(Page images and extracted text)
━━━━━━━━━━━━━━━━
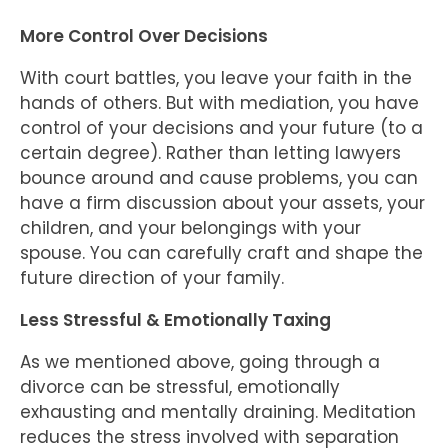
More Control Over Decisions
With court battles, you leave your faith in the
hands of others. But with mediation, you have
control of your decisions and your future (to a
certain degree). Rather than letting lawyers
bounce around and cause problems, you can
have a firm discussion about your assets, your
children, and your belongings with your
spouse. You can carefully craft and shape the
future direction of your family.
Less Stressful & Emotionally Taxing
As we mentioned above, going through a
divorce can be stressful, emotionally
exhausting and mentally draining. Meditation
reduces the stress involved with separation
━━━━━━━━━━━━━━━━
- Directive: Quote the records in full and exactly; skip any image.

- Solution:
More Control Over Decisions
With court battles, you leave your faith in the
hands of others. But with mediation, you have
control of your decisions and your future (to a
certain degree). Rather than letting lawyers
bounce around and cause problems, you can
have a firm discussion about your assets, your
children, and your belongings with your
spouse. You can carefully craft and shape the
future direction of your family.
Less Stressful & Emotionally Taxing
As we mentioned above, going through a
divorce can be stressful, emotionally
exhausting and mentally draining. Meditation
reduces the stress involved with separation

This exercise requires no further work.